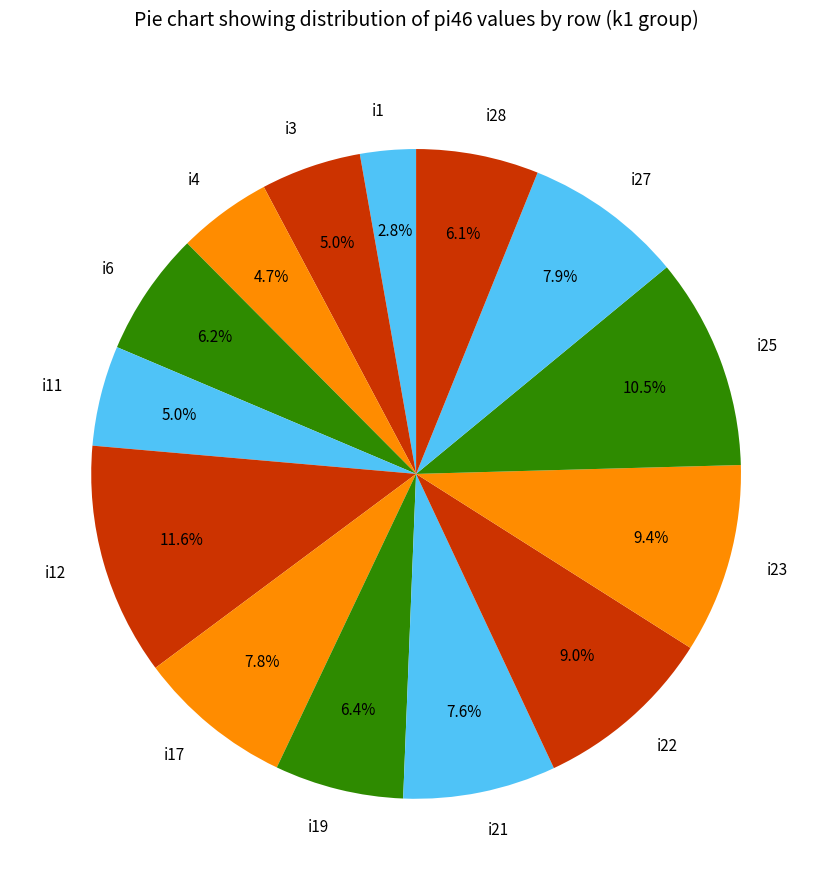

Between i28 and i17, which is larger?

i17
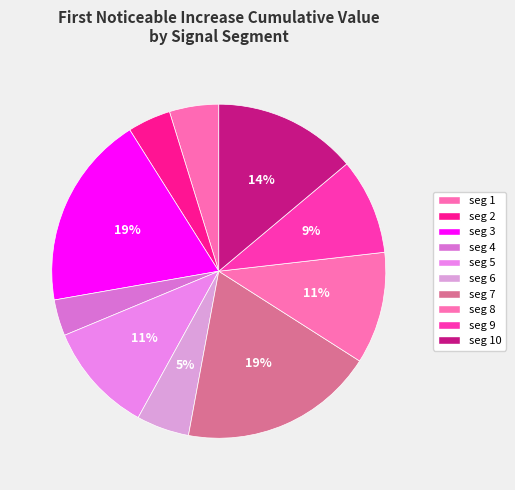

How many segments does this pie chart have?

10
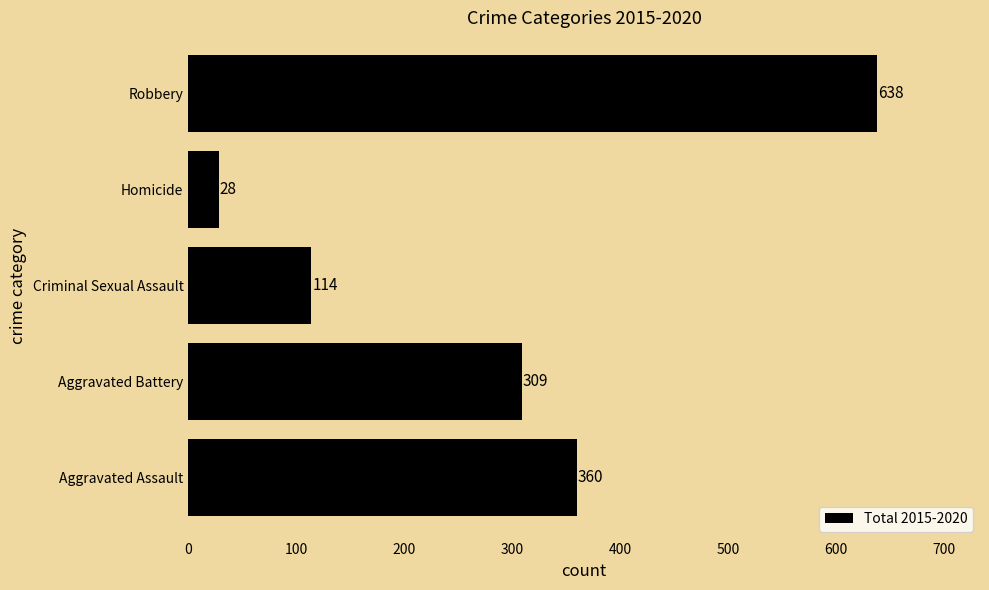

Which has a higher value, Robbery or Aggravated Battery?

Robbery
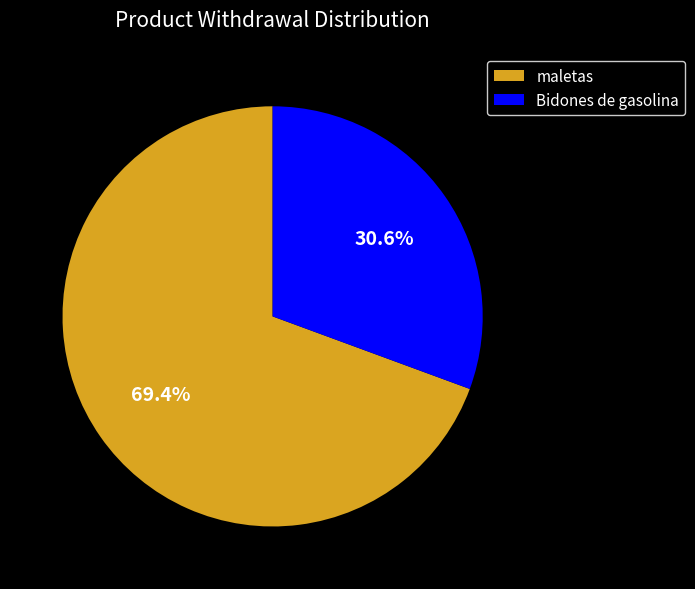

Does Bidones de gasolina account for over 50% of the chart?

No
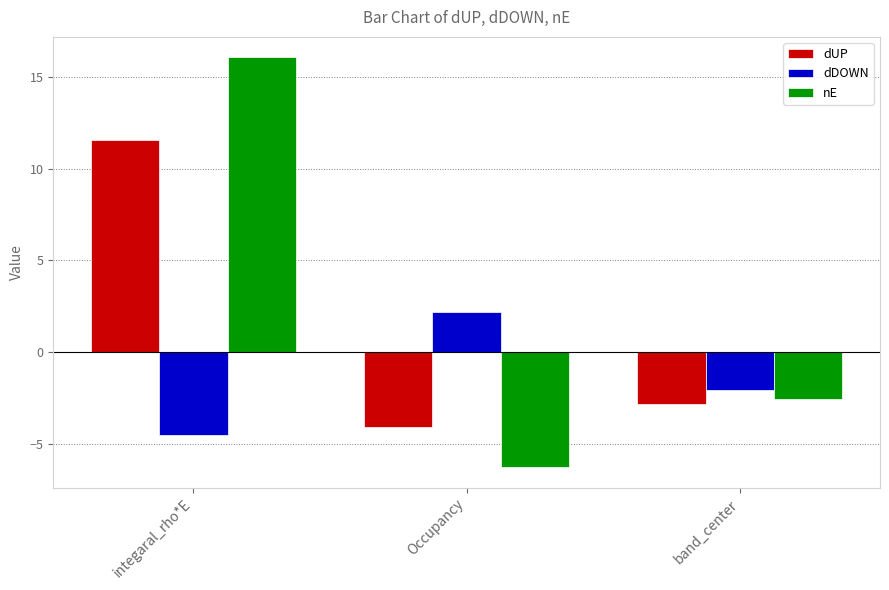

How many distinct data groups are displayed?

3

> **Your goal**
Swap "chart" for "graph" throughout all the rows above and write them out again with nothing else changed. Leave out the pictures.

> **Exercise result**
Between i28 and i17, which is larger?

i17

How many segments does this pie graph have?

10

Which has a higher value, Robbery or Aggravated Battery?

Robbery

Does Bidones de gasolina account for over 50% of the graph?

No

How many distinct data groups are displayed?

3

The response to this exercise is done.